::: TASK MATERIAL

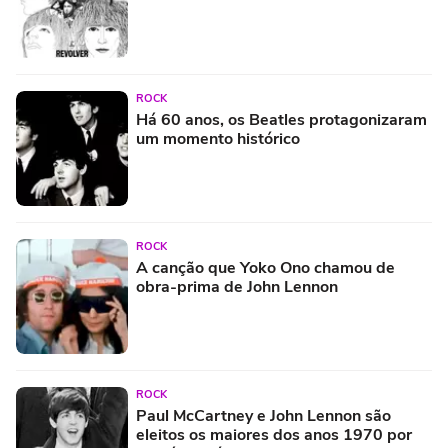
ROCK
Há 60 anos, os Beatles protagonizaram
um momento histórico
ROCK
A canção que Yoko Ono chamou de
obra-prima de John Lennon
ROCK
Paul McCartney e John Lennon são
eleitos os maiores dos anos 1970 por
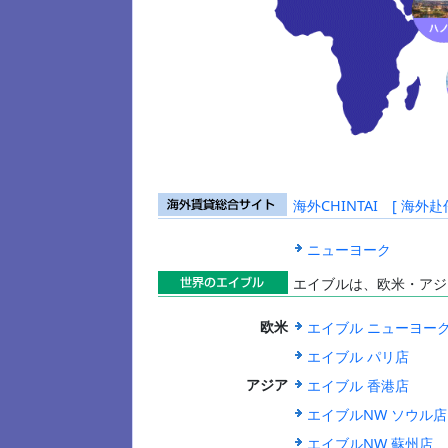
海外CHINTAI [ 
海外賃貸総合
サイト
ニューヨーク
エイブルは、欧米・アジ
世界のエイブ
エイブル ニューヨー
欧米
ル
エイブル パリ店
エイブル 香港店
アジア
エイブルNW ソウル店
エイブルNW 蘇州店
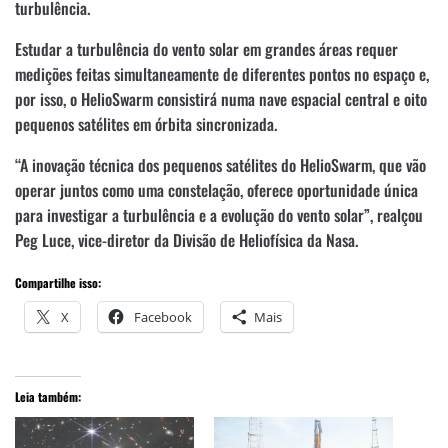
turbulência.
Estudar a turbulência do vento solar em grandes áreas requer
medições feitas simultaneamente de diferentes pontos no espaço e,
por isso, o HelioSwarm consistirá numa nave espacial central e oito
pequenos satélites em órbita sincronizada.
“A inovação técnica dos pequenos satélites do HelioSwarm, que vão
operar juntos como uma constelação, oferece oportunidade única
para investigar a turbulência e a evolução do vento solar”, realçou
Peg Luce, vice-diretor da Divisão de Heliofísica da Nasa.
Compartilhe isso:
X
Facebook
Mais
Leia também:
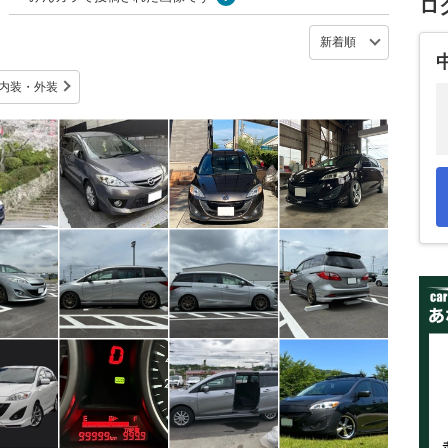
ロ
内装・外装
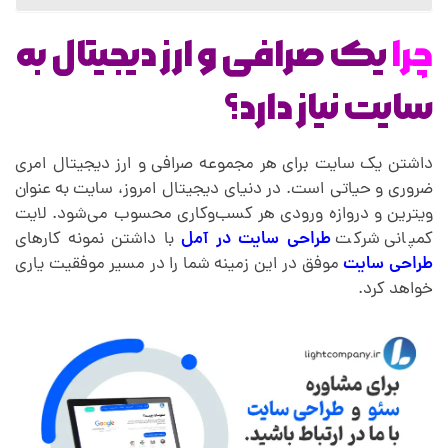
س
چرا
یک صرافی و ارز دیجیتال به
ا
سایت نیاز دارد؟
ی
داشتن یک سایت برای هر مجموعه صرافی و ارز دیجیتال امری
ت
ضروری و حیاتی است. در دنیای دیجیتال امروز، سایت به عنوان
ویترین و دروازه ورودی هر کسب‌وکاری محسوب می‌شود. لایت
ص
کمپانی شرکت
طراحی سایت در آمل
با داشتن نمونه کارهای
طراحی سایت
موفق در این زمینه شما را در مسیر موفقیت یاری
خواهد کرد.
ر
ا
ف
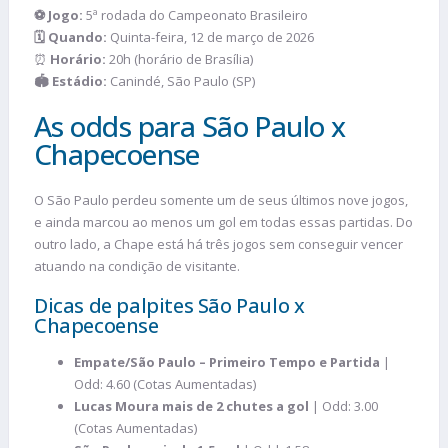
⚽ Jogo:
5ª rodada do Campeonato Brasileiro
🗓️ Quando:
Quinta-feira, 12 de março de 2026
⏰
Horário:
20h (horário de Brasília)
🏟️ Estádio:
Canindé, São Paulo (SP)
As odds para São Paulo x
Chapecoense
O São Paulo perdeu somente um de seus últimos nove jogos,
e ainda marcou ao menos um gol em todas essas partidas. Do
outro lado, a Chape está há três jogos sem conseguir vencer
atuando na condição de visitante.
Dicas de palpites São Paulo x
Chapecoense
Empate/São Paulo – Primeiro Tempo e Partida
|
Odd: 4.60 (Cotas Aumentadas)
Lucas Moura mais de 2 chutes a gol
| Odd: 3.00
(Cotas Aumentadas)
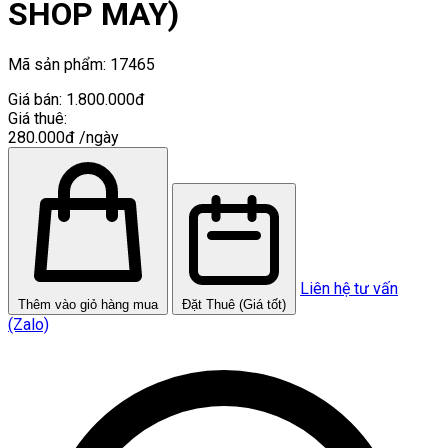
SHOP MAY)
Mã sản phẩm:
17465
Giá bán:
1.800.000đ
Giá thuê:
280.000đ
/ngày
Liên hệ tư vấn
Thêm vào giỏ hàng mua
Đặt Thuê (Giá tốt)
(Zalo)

::::::

*TASK STATEMENT*:
Pull out every line of the listing above that contains the string "HelioSwarm". Only count lines where the capitalization matches.

*ANSWER BELOW*:
por isso, o HelioSwarm consistirá numa nave espacial central e oito
“A inovação técnica dos pequenos satélites do HelioSwarm, que vão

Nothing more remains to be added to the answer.